HOW TO COMPLETE THIS TASK =>
Return the lines below in which the string "object" occurs.

Saved entries =>
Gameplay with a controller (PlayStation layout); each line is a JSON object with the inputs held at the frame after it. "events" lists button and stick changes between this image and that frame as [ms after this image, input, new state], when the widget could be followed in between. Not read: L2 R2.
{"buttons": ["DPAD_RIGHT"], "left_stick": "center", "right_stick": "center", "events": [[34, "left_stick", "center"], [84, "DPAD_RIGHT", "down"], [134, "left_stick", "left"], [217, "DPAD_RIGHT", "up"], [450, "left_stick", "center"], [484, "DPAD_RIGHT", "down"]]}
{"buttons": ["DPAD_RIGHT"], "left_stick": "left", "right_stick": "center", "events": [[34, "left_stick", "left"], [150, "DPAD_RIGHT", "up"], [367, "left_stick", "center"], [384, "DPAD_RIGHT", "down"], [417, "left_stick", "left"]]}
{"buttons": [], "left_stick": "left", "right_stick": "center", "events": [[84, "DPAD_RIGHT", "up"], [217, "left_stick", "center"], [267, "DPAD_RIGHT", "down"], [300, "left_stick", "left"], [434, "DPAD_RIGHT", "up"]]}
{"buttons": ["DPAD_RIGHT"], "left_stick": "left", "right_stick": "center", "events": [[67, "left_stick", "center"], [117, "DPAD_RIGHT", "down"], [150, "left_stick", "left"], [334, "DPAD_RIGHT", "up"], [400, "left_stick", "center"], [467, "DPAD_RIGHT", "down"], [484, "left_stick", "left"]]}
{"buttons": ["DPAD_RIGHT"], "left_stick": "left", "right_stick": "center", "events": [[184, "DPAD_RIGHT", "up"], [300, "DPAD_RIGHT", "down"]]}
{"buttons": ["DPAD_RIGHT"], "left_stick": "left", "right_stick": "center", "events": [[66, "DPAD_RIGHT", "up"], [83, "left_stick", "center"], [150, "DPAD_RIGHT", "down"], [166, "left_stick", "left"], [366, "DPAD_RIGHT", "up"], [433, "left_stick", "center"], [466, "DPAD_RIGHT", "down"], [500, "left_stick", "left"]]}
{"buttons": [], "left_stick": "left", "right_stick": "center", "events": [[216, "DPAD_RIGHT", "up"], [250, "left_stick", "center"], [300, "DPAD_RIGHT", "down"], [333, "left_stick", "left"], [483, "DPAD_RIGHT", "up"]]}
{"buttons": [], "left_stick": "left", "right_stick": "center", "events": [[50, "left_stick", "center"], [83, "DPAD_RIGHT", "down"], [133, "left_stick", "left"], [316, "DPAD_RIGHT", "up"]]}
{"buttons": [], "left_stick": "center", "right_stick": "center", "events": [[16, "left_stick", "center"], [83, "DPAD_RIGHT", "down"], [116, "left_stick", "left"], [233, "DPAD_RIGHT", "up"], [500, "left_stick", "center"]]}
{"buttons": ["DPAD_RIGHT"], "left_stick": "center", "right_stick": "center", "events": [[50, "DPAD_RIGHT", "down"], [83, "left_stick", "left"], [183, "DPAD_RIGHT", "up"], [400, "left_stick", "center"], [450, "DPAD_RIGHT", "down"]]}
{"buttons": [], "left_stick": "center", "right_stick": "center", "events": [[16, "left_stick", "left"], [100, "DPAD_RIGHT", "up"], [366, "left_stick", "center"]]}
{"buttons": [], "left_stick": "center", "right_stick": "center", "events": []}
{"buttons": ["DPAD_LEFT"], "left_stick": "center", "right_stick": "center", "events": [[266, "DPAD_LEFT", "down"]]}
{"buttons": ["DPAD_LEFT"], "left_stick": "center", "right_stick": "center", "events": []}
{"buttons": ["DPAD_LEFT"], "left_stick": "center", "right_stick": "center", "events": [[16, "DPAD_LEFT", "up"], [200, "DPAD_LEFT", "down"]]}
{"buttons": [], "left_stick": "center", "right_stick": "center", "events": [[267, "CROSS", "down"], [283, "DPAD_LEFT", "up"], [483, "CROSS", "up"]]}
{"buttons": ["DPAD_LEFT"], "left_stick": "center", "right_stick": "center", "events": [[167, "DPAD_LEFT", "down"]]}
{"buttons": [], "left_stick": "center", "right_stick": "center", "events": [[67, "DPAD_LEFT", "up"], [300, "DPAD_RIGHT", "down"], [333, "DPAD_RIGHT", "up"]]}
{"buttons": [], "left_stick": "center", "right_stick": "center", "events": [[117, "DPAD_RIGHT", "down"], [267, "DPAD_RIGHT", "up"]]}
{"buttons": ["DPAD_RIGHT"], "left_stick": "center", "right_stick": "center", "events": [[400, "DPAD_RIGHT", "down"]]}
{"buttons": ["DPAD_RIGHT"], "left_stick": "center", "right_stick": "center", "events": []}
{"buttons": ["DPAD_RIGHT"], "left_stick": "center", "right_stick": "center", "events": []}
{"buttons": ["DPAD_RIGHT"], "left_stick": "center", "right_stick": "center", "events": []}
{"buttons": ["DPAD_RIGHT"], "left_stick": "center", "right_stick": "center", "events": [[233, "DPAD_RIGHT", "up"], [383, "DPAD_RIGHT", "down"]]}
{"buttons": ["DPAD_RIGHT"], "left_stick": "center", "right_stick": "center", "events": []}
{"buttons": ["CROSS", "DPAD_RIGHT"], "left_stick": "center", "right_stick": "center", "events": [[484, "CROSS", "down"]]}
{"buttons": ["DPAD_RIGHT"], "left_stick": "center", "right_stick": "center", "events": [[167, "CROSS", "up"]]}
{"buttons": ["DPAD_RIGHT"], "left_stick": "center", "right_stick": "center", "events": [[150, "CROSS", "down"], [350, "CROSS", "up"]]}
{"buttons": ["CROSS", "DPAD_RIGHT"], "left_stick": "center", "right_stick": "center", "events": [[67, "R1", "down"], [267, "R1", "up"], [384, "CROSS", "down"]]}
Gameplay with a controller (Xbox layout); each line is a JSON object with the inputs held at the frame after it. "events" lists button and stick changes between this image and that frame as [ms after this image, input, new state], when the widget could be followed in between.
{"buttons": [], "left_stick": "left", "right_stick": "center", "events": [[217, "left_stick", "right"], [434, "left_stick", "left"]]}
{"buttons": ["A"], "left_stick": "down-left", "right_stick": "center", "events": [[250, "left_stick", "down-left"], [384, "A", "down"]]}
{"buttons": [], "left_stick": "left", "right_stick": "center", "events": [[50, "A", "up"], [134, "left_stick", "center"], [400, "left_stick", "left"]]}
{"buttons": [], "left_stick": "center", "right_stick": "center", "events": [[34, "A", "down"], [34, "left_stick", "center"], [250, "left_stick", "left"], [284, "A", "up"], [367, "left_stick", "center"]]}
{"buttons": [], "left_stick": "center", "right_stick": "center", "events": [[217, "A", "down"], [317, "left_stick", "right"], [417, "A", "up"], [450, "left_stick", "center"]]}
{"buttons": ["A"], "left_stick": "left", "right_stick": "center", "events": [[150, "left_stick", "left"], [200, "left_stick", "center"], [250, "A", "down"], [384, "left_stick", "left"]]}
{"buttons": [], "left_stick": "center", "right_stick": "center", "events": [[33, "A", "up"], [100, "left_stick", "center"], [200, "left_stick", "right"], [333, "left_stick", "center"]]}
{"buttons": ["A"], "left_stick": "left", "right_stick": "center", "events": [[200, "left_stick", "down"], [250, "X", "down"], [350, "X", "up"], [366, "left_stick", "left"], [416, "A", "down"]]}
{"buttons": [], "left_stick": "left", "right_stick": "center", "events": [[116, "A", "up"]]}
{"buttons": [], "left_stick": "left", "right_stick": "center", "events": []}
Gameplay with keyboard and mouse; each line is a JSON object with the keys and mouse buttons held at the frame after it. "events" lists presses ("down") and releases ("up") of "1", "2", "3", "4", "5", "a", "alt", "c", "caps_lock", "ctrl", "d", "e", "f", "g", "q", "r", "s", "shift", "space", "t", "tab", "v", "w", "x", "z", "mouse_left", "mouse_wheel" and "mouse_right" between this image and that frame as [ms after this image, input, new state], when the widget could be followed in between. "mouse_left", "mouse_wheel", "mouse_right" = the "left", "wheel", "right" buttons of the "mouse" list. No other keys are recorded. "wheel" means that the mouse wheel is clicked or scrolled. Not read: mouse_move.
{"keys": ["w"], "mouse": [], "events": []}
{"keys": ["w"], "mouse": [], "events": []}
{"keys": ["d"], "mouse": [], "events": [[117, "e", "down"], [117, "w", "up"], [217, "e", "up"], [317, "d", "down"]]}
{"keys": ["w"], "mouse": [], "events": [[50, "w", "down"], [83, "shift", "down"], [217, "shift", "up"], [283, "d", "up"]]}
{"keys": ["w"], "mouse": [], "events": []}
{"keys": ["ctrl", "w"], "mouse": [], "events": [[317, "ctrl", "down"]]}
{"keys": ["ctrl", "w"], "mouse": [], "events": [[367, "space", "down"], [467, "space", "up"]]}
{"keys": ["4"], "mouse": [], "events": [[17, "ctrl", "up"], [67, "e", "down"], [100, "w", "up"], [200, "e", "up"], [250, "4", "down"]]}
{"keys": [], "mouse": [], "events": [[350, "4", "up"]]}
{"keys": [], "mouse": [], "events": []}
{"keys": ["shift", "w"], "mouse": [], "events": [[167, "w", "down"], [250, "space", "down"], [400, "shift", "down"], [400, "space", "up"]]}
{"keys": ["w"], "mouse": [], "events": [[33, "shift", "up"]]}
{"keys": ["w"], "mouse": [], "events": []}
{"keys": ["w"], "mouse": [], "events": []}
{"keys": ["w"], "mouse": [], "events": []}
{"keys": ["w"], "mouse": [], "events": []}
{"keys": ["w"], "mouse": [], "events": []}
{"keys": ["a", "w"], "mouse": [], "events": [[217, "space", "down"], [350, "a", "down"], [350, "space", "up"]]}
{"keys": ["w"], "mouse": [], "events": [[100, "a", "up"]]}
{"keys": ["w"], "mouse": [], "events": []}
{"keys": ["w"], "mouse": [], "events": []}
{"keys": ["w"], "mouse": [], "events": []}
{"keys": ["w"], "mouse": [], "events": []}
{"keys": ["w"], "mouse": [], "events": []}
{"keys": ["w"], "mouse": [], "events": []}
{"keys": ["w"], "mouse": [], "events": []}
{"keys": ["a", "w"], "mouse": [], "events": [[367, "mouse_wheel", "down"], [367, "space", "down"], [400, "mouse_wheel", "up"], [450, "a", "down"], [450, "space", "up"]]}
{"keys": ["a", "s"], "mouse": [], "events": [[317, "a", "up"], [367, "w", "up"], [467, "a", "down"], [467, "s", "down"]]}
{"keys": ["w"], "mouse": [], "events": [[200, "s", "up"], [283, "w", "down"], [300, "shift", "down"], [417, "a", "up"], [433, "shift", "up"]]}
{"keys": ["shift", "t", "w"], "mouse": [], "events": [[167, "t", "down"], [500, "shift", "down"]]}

SOLVED EXERCISE =>
Gameplay with a controller (PlayStation layout); each line is a JSON object with the inputs held at the frame after it. "events" lists button and stick changes between this image and that frame as [ms after this image, input, new state], when the widget could be followed in between. Not read: L2 R2.
Gameplay with a controller (Xbox layout); each line is a JSON object with the inputs held at the frame after it. "events" lists button and stick changes between this image and that frame as [ms after this image, input, new state], when the widget could be followed in between.
Gameplay with keyboard and mouse; each line is a JSON object with the keys and mouse buttons held at the frame after it. "events" lists presses ("down") and releases ("up") of "1", "2", "3", "4", "5", "a", "alt", "c", "caps_lock", "ctrl", "d", "e", "f", "g", "q", "r", "s", "shift", "space", "t", "tab", "v", "w", "x", "z", "mouse_left", "mouse_wheel" and "mouse_right" between this image and that frame as [ms after this image, input, new state], when the widget could be followed in between. "mouse_left", "mouse_wheel", "mouse_right" = the "left", "wheel", "right" buttons of the "mouse" list. No other keys are recorded. "wheel" means that the mouse wheel is clicked or scrolled. Not read: mouse_move.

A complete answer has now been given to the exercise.